Données fournies:
■ ■ ■ ■ ■
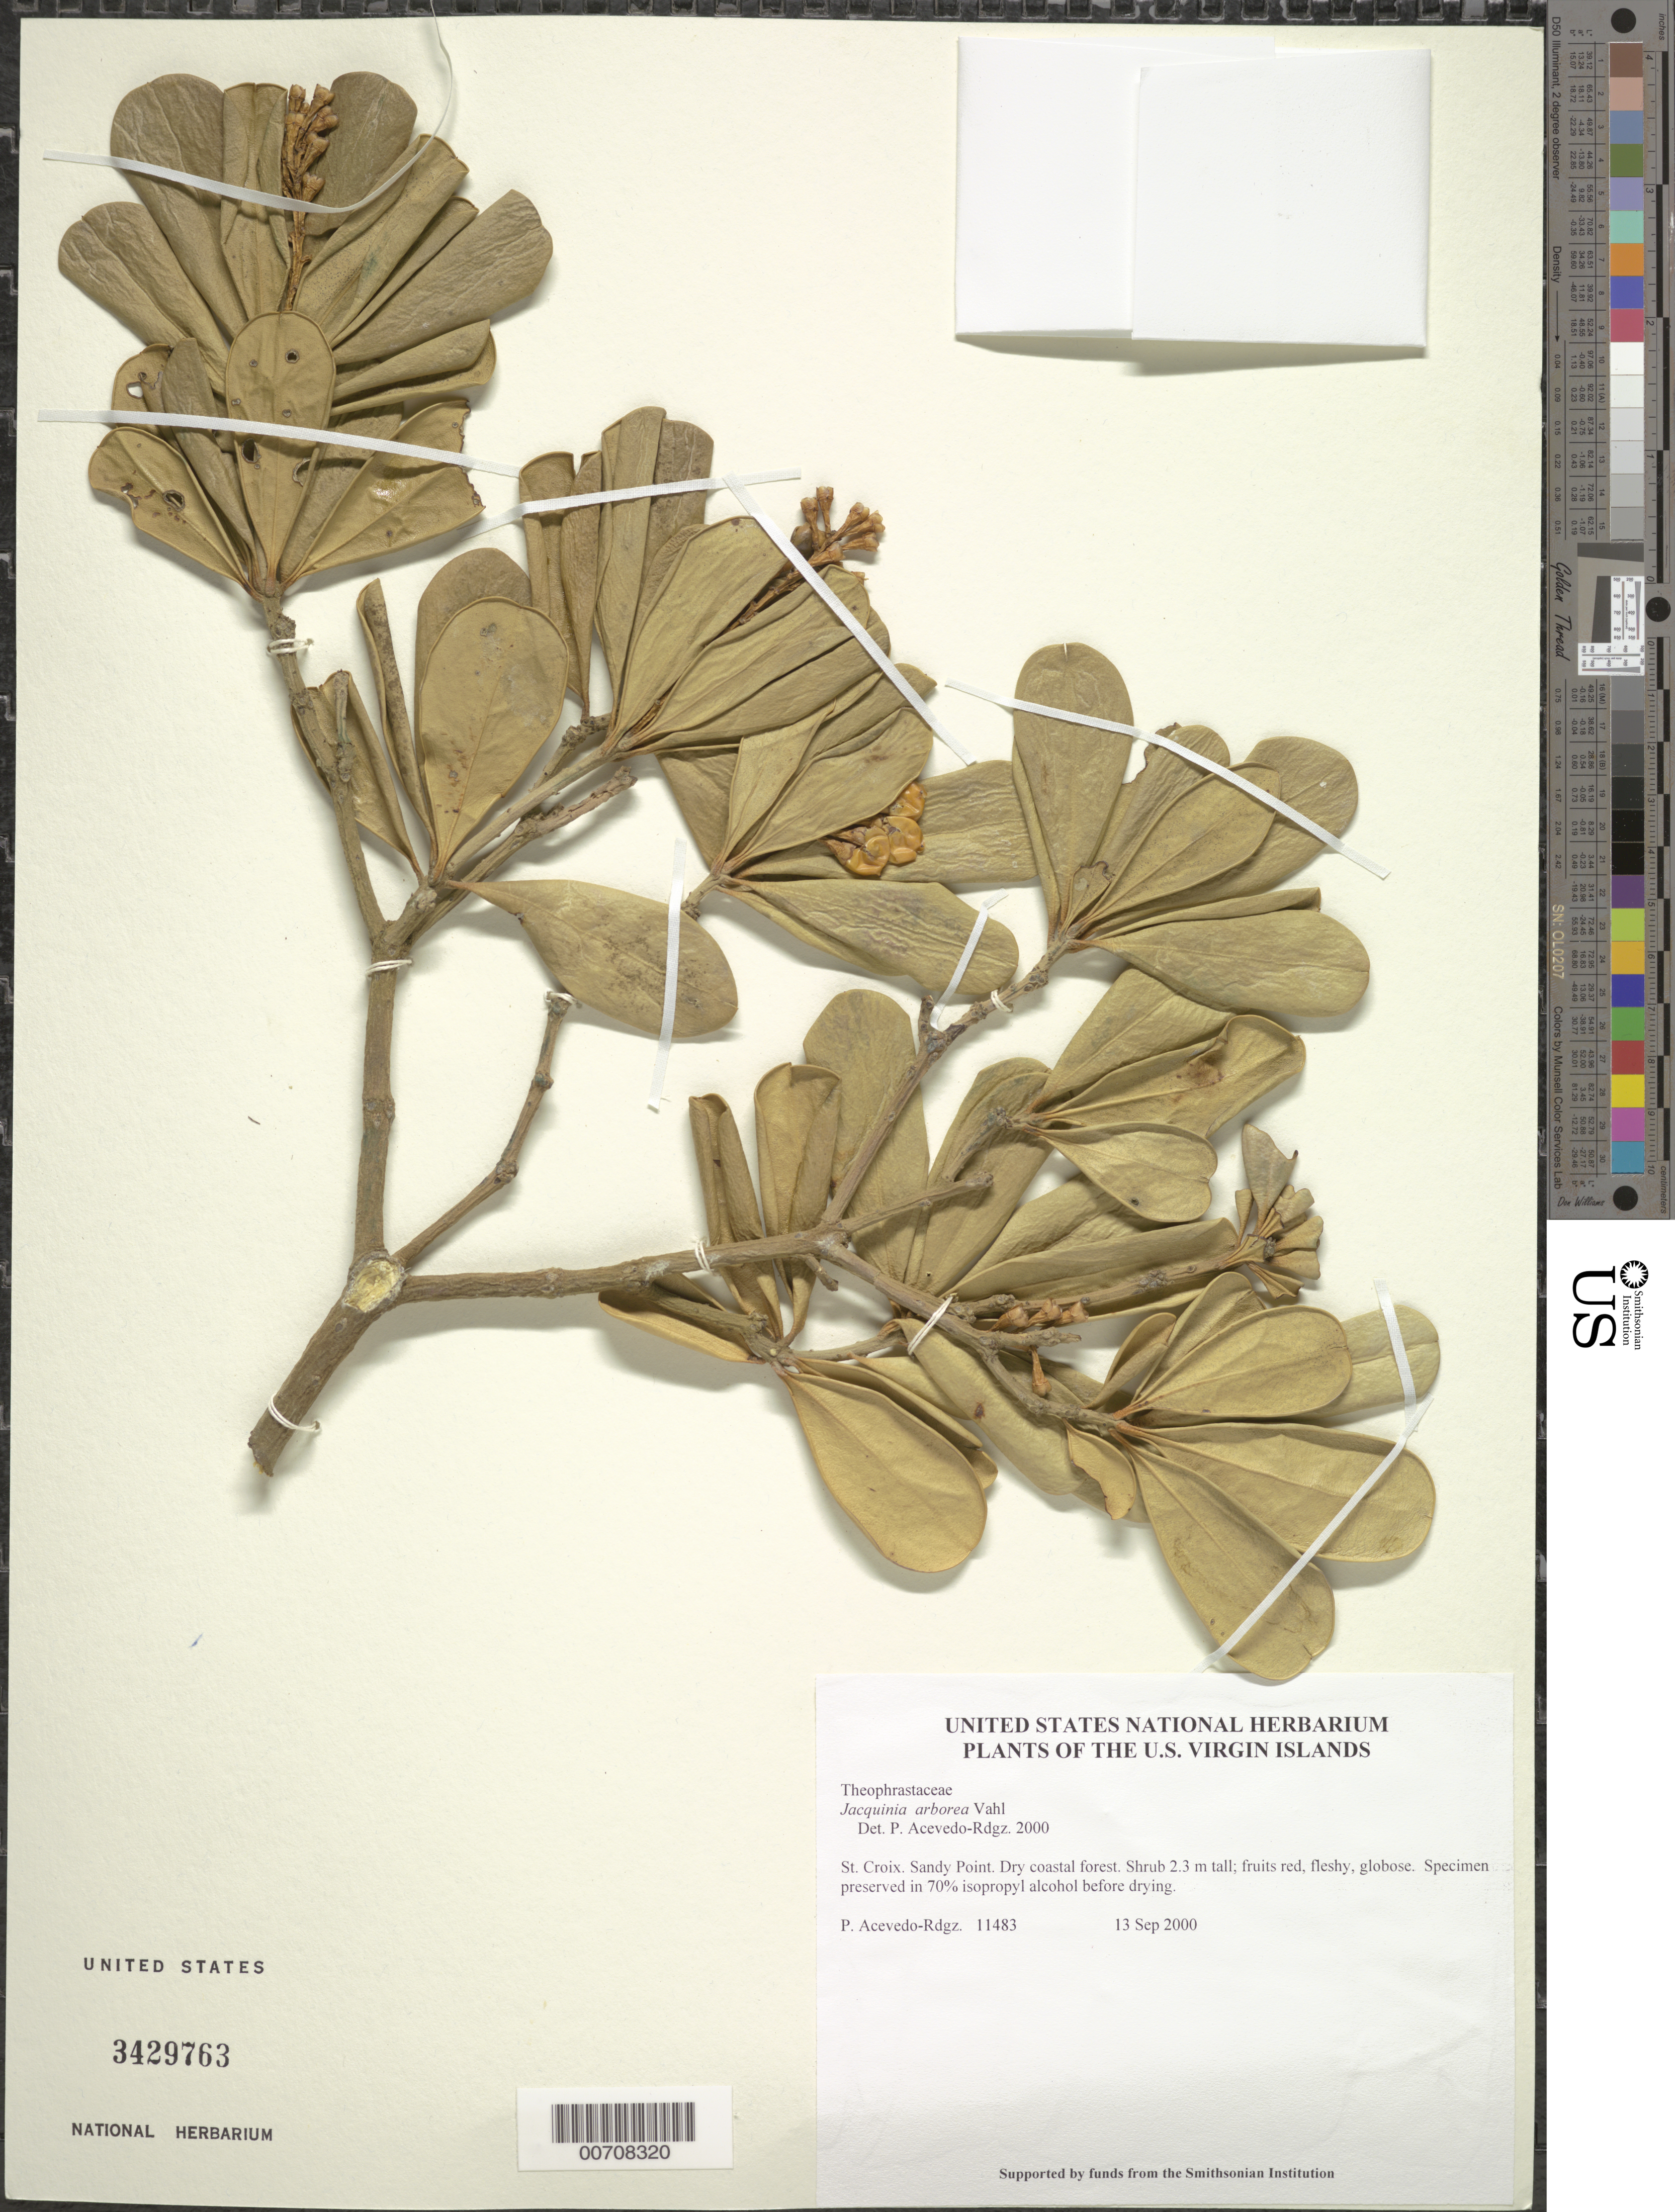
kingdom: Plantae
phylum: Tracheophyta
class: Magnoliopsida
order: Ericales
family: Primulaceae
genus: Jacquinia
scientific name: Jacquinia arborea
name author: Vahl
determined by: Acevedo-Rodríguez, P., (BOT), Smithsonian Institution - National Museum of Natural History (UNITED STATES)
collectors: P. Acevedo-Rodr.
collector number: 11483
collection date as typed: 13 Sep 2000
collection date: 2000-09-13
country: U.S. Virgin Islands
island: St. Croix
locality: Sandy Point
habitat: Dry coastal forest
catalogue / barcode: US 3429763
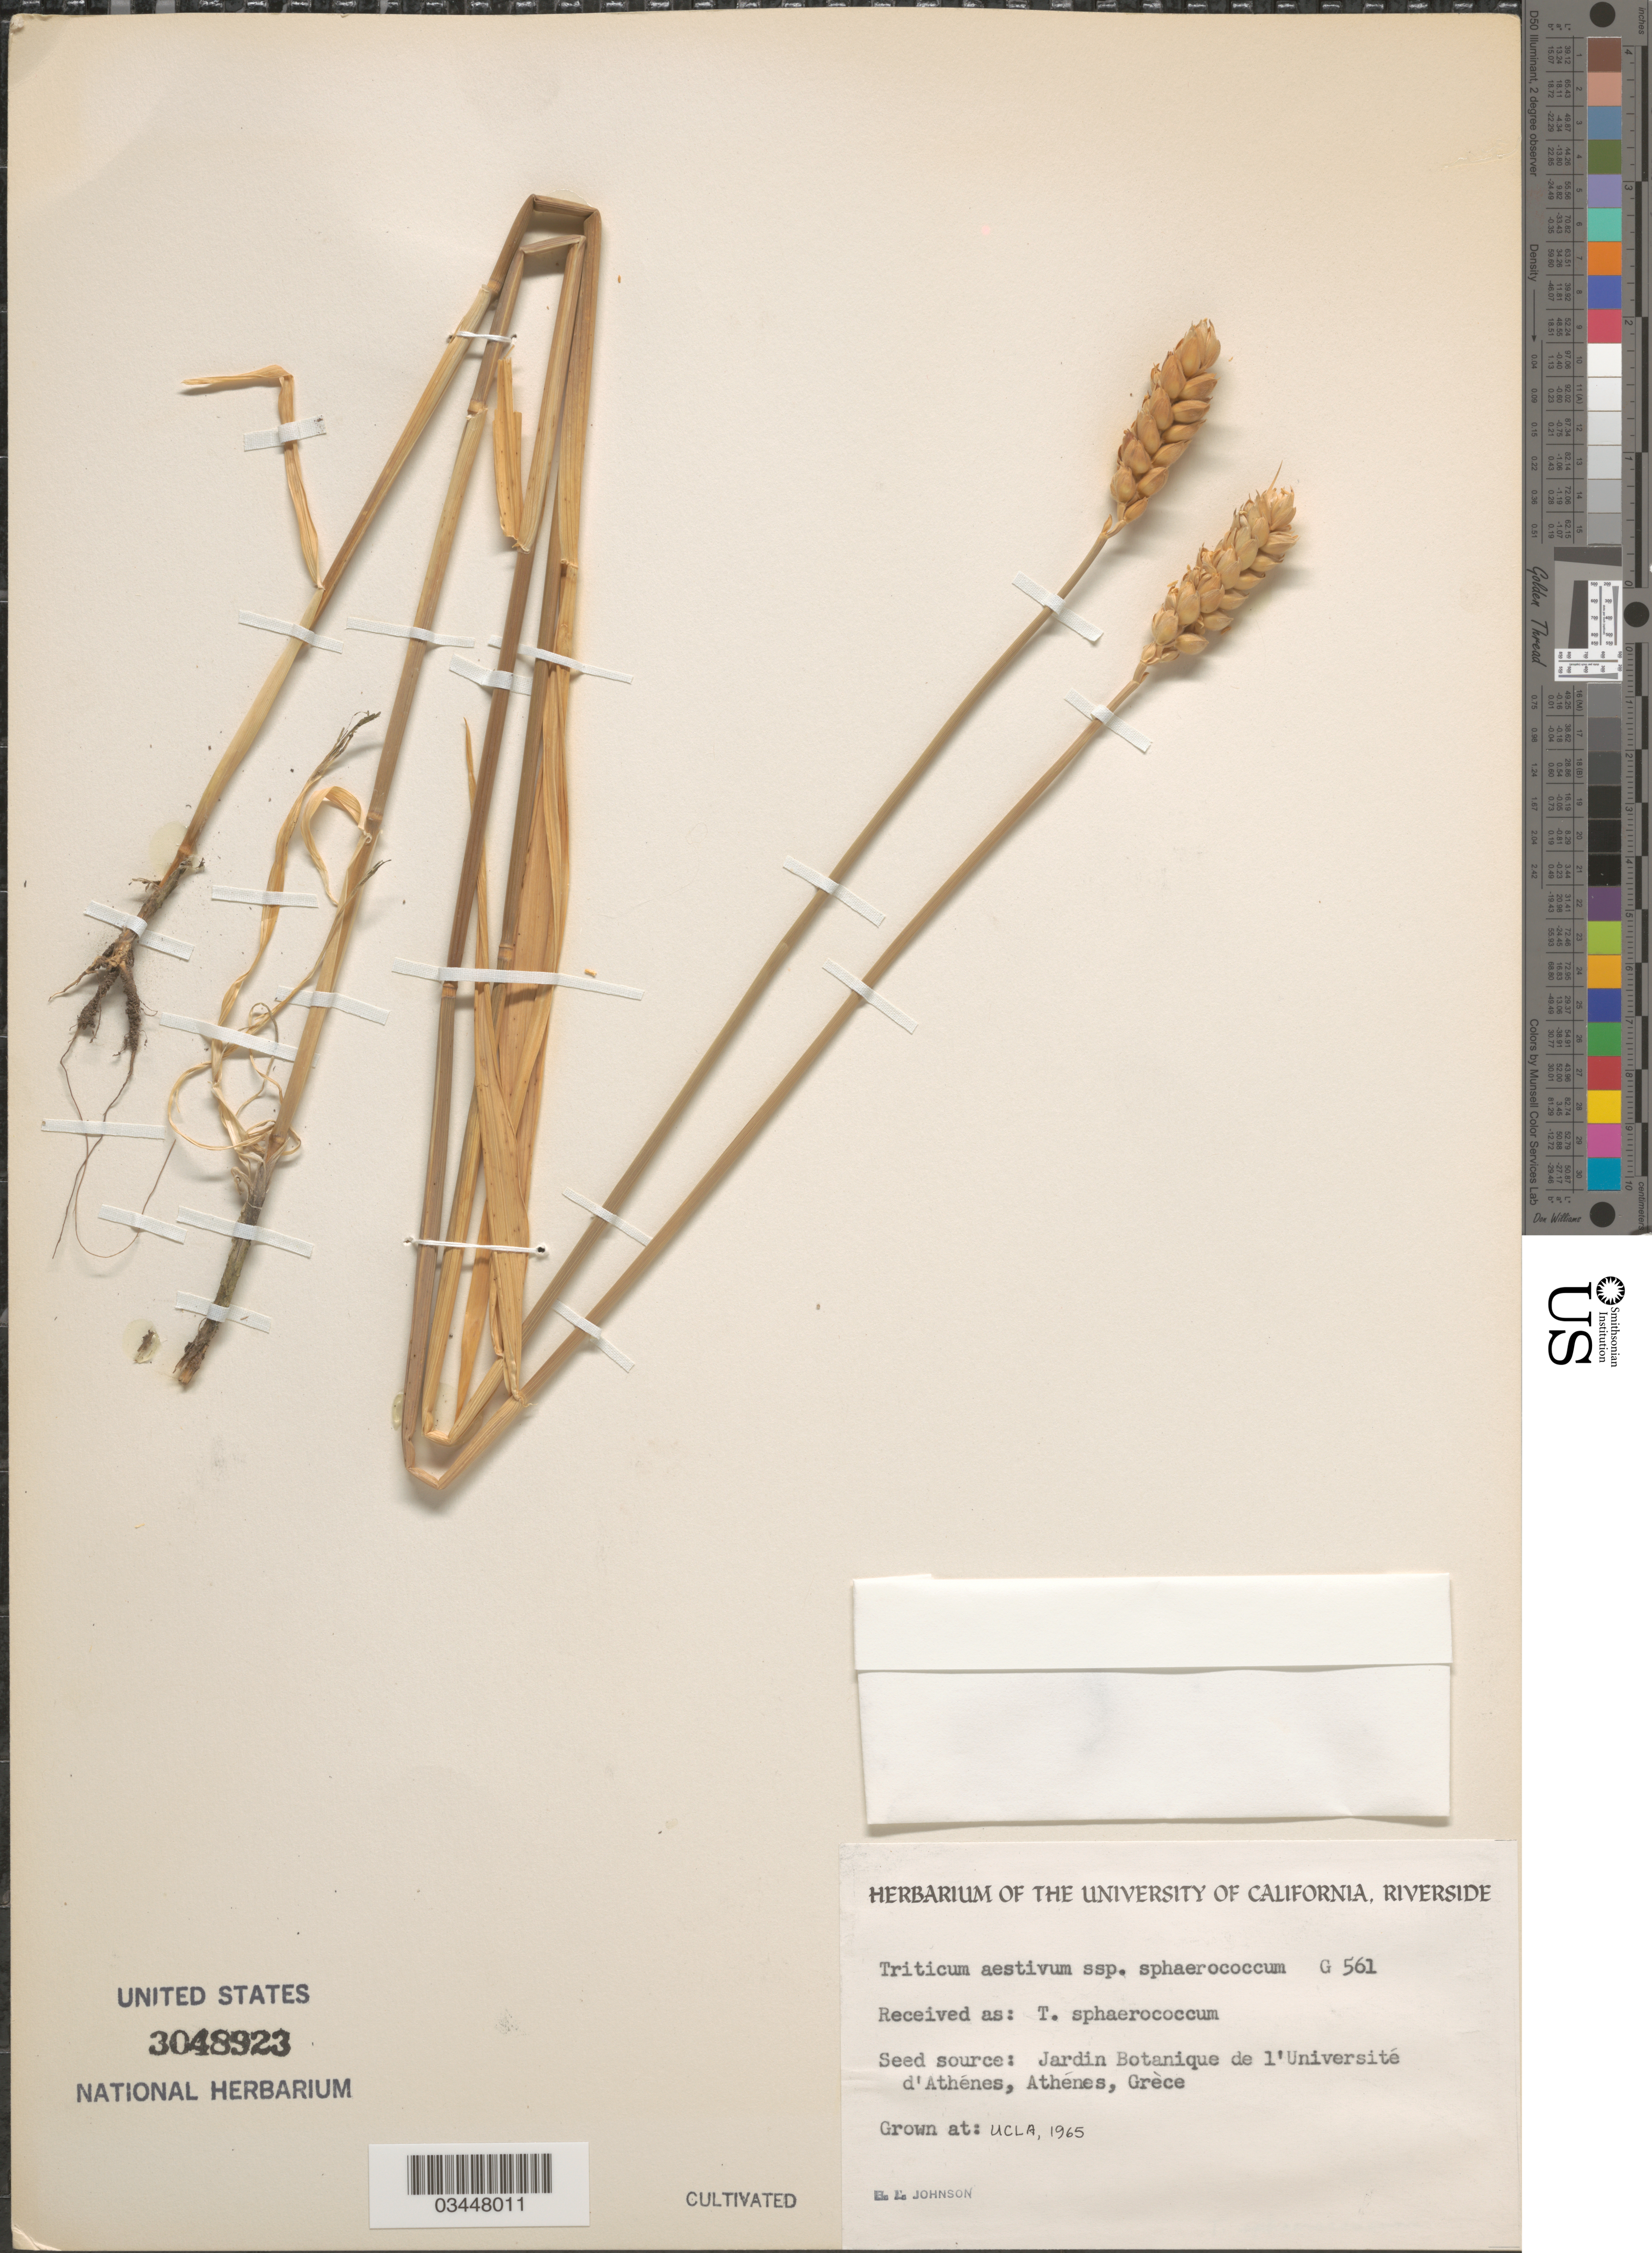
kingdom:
■ ■ ■ ■ ■
Consignes:
Pouvez-vous remplacer « collectors » par « collected by » dans tout le matériel ci-dessus, en recopiant le reste à l'identique et en omettant les images ?

Solution:
kingdom: Plantae
phylum: Tracheophyta
class: Magnoliopsida
order: Ericales
family: Primulaceae
genus: Jacquinia
scientific name: Jacquinia arborea
name author: Vahl
determined by: Acevedo-Rodríguez, P., (BOT), Smithsonian Institution - National Museum of Natural History (UNITED STATES)
collected by: P. Acevedo-Rodr.
collector number: 11483
collection date as typed: 13 Sep 2000
collection date: 2000-09-13
country: U.S. Virgin Islands
island: St. Croix
locality: Sandy Point
habitat: Dry coastal forest
catalogue / barcode: US 3429763
kingdom:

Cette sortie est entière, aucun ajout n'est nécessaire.